Page-level text extractions
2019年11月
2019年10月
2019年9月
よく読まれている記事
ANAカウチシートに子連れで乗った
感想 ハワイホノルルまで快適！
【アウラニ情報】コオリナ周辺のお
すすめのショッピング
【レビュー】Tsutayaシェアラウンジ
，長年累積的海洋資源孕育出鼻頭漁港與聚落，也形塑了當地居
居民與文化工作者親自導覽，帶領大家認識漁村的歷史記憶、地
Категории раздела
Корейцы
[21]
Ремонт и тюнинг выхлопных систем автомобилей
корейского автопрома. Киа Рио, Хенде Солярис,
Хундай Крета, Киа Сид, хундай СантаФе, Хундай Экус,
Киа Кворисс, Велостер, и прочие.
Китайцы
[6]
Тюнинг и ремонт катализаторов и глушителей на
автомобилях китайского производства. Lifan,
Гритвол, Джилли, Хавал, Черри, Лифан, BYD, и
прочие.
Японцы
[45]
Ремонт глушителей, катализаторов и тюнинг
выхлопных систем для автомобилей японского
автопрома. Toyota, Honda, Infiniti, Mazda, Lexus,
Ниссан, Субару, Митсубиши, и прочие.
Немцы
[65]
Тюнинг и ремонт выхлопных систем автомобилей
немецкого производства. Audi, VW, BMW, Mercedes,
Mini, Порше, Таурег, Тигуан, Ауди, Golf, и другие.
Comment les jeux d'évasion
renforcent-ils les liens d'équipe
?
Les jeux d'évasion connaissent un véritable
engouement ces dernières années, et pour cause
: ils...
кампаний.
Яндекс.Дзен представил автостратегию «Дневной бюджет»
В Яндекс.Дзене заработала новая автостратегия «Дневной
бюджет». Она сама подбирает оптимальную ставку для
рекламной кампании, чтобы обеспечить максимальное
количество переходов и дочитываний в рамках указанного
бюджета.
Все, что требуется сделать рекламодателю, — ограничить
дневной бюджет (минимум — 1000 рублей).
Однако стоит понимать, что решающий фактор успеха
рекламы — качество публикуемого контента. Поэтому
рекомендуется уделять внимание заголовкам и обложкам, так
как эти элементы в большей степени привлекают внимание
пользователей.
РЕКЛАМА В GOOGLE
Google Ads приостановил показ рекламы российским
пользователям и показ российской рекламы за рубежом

## What to work on
Please update the material starting at its beginning and ending at the line containing "Ремонт и тюнинг выхлопных систем автомобилей", changing "Корейцы" to "Корея" and leaving all else unchanged.

## Response
2019年11月
2019年10月
2019年9月
よく読まれている記事
ANAカウチシートに子連れで乗った
感想 ハワイホノルルまで快適！
【アウラニ情報】コオリナ周辺のお
すすめのショッピング
【レビュー】Tsutayaシェアラウンジ
，長年累積的海洋資源孕育出鼻頭漁港與聚落，也形塑了當地居
居民與文化工作者親自導覽，帶領大家認識漁村的歷史記憶、地
Категории раздела
Корея
[21]
Ремонт и тюнинг выхлопных систем автомобилей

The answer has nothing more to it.